The French publisher Christian Bourgois was responsible for bringing a huge and eclectic collection of works from authors of many nationalities, including Allen Ginsberg, William Burroughs, Martin Amis, Hanif Kureishi and Salman Rushdie, to French and Canadian audiences.

Bourgois was born in 1933 in Antibes, southern France. He graduated from Sciences Po (the Institut d'Etudes Politiques de Paris) in 1954, part of the same intake as Jacques Chirac. When it came to further studies, his father, a marine officer, feared that his son's preferred Ecole normale supérieure (ENS) seemed to be a "nest of leftists". Bourgois was therefore directed towards the Ecole nationale d'administration (ENA), a usual route into the French civil service. He did not relish the prospect of this conventional path and, in 1959, left the education system to join Ren Julliard and his eponymous publishing house.

In the same year, he married Agnès Troublé, an art student, who later became the fashion designer Agnès B. Although their marriage only lasted three years, she retains the B for Bourgois in her name and designer label .

On Julliard's death in 1962, Bourgois took over the management of a publisher which was soon to attract internationally known authors such as Gabriel García Márquez, whose earliest collection of short stories Pas de Lettre pour le Colonel (No One Writes to the Colonel) was published in French in 1963 but would not appear in English for another five years.

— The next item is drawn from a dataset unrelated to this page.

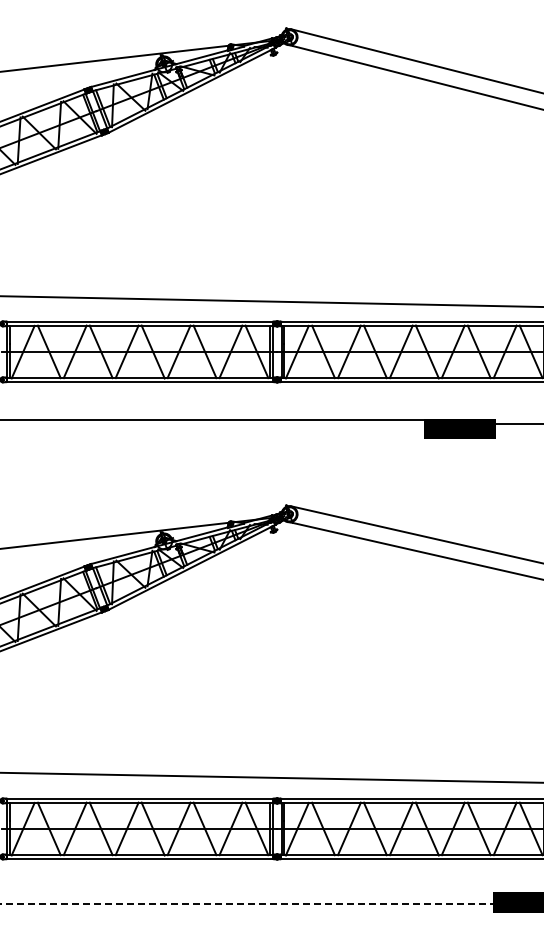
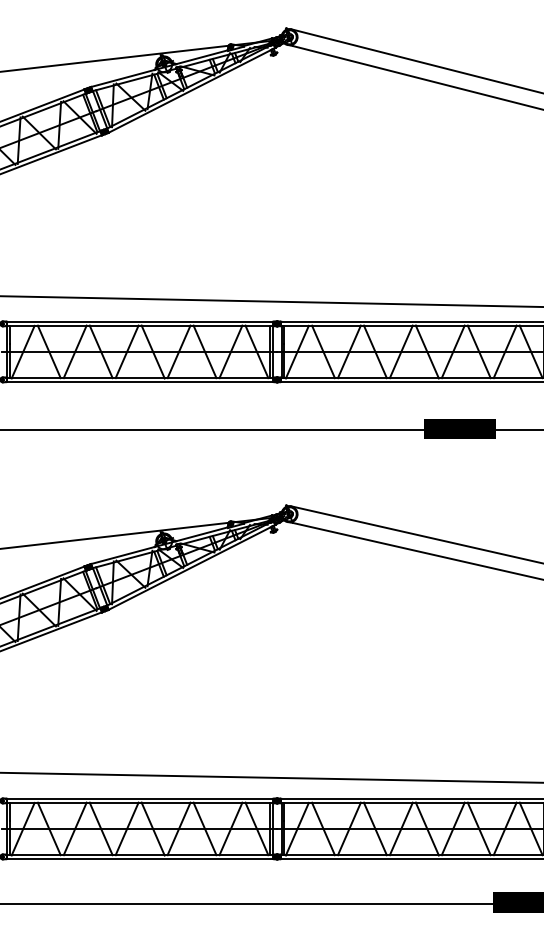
line at (215, 420) position: (215, 420) -> (215, 430)
line at (515, 424) position: (515, 424) -> (515, 430)
line at (250, 903): dashed -> solid
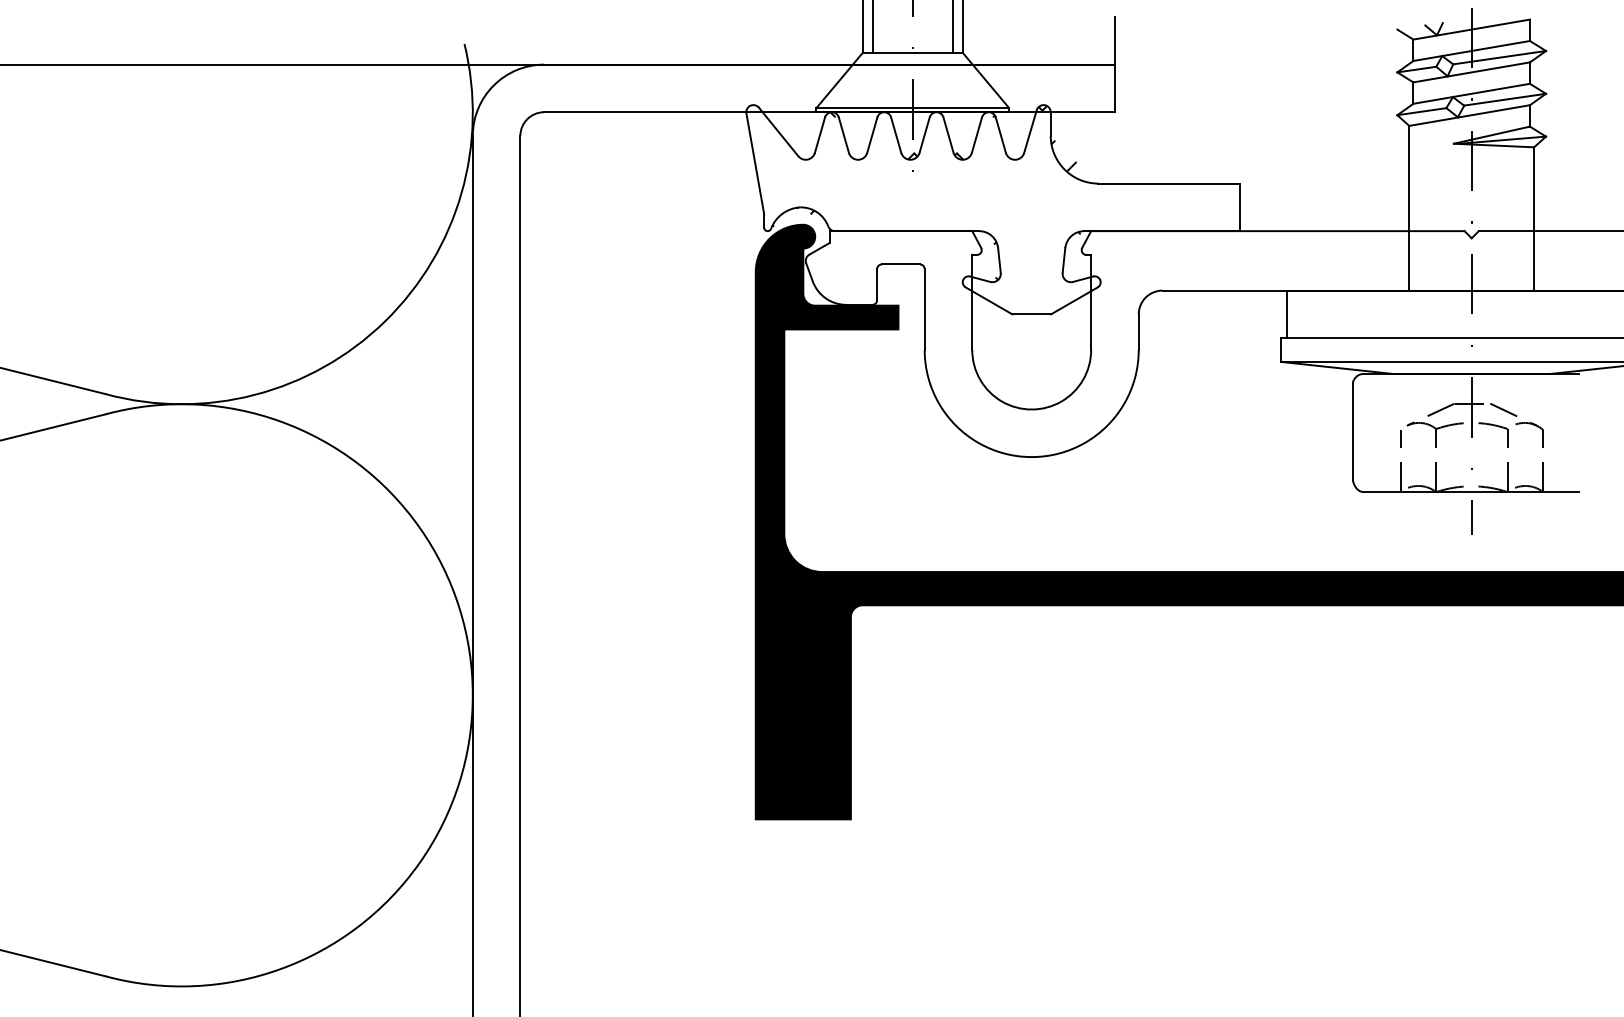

When Julliard was bought by Presses de la Cité in 1966, Bourgois decided to set up Christian Bourgois Editeur independently, together with the writer Dominique de Roux, whose own La mort de L.-F. Cline ("The Death of Cline") was one of their first productions. The Bourgois publishing house was spurred by the May 1968 Paris uprising, which saw a surge of interest in social sciences and related subjects, causing a significant growth of his list in those areas.

Around the same time, when the literature of the American beat generation was crossing the Atlantic, it was Bourgois who courageously brought the voices of Ginsberg (Kaddish, 1967) and Burroughs (La Machine Molle/Soft Machine, 1968) to French readers. His most controversial decision was to publish The Satanic Verses (1989) by Rushdie, despite fatwa threats to the life of the author and those who translated and published the book in other countries.

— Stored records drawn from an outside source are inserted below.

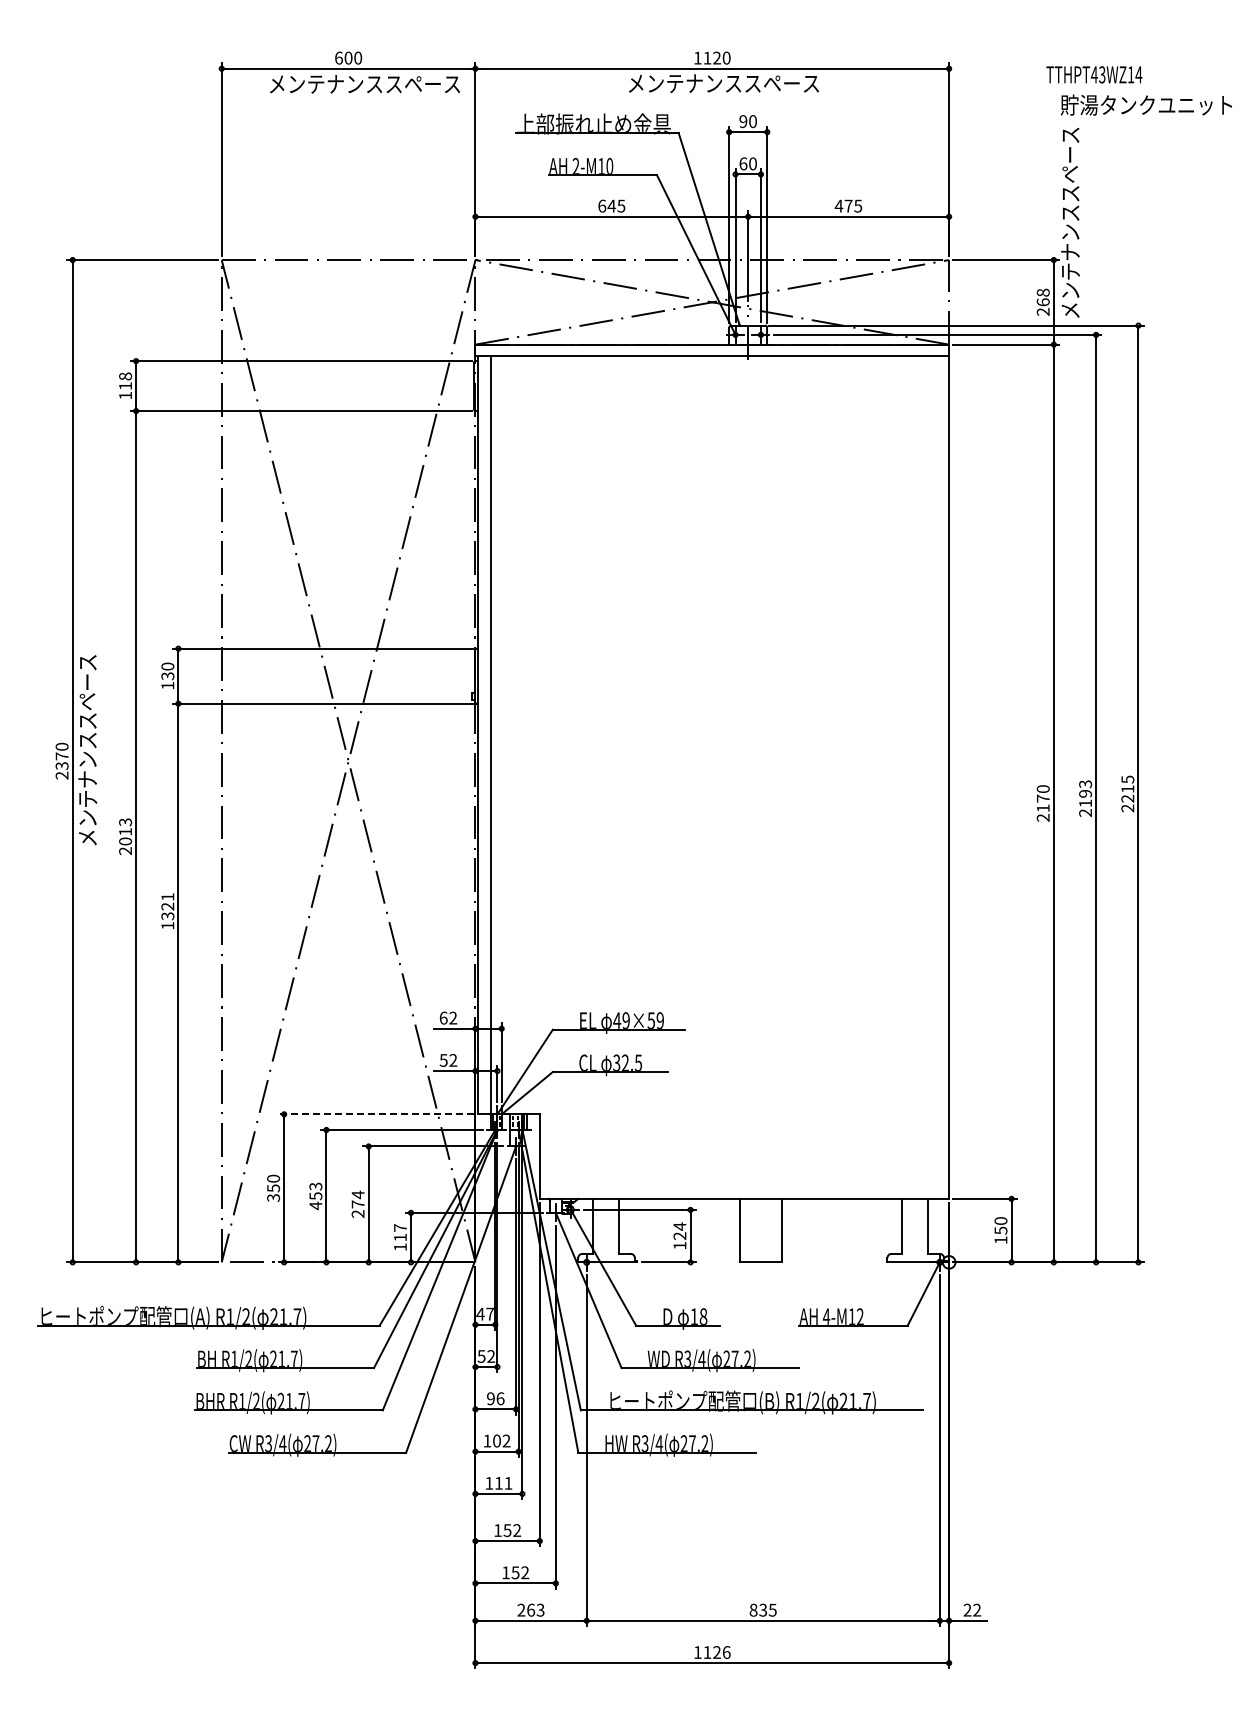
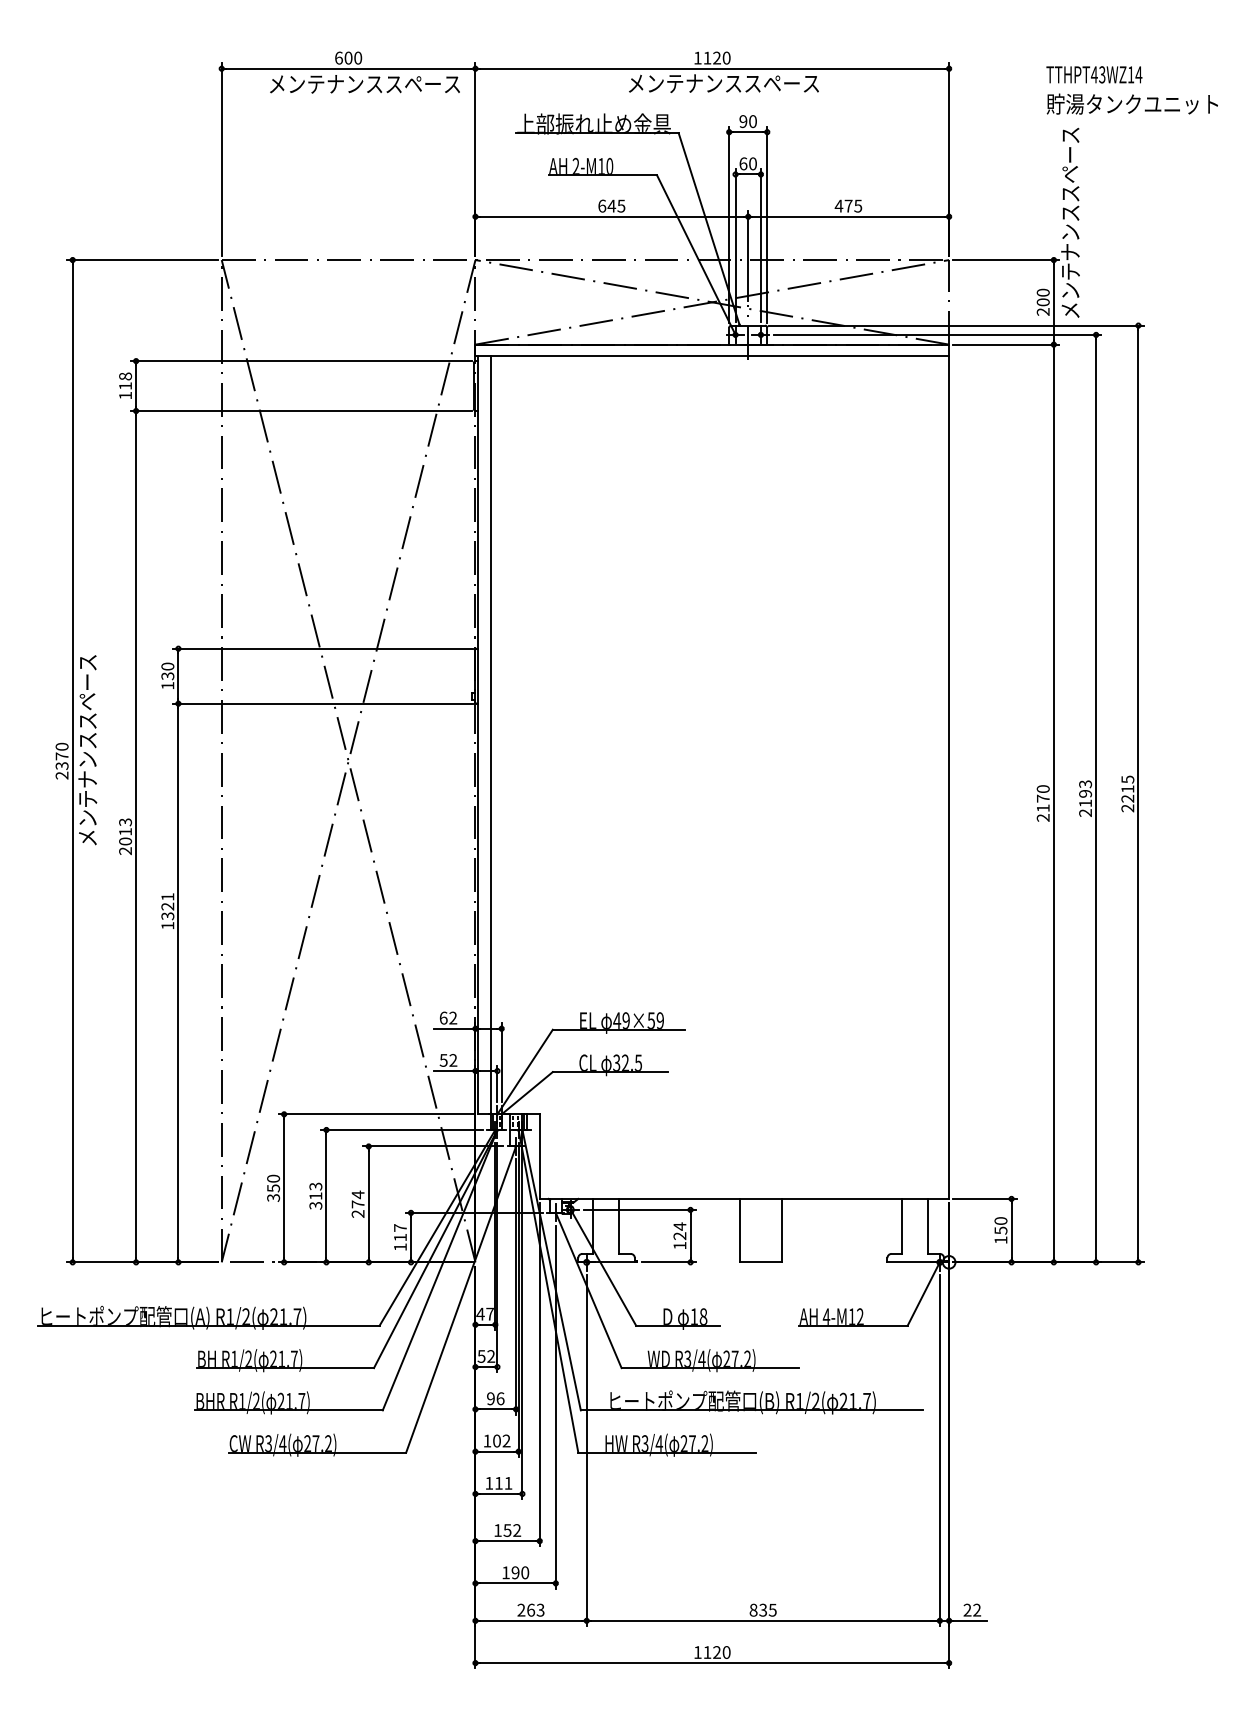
text at (1145, 104) position: (1145, 104) -> (1131, 103)
text at (1042, 297): 268 -> 200
line at (375, 1114): dashed -> solid
text at (315, 1201): 453 -> 313
text at (520, 1572): 152 -> 190
text at (726, 1652): 1126 -> 1120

Between 1968 and 1992, Bourgois published around 1,500 titles under the 10/18 paperback imprint, including some 500 completely new works. Following a disagreement with company management in 1992, he set up independently once again, this time with his second wife, Dominique. He continued to attract new and established names, including British authors such as Amis and Kureishi. In recent years a group of 21 books by and about J.R.R. Tolkien, including The Lord of the Rings, have been stars of the Bourgois catalogue. Dominique Bourgois will continue to run the publishing house and look after the catalogue of books which represents Christian Bourgois's legacy to the literary world.

In December 2005, a two-month exhibition opened at the Pompidou Centre in Paris, titled "40 ans d'édition", which celebrated Bourgois's 40 years of publishing and highlighted the French and foreign authors he had discovered. Asked about his successes, he replied with characteristic modesty: "I simply knew how to use the opportunities and chances which were offered to me and to listen to advice."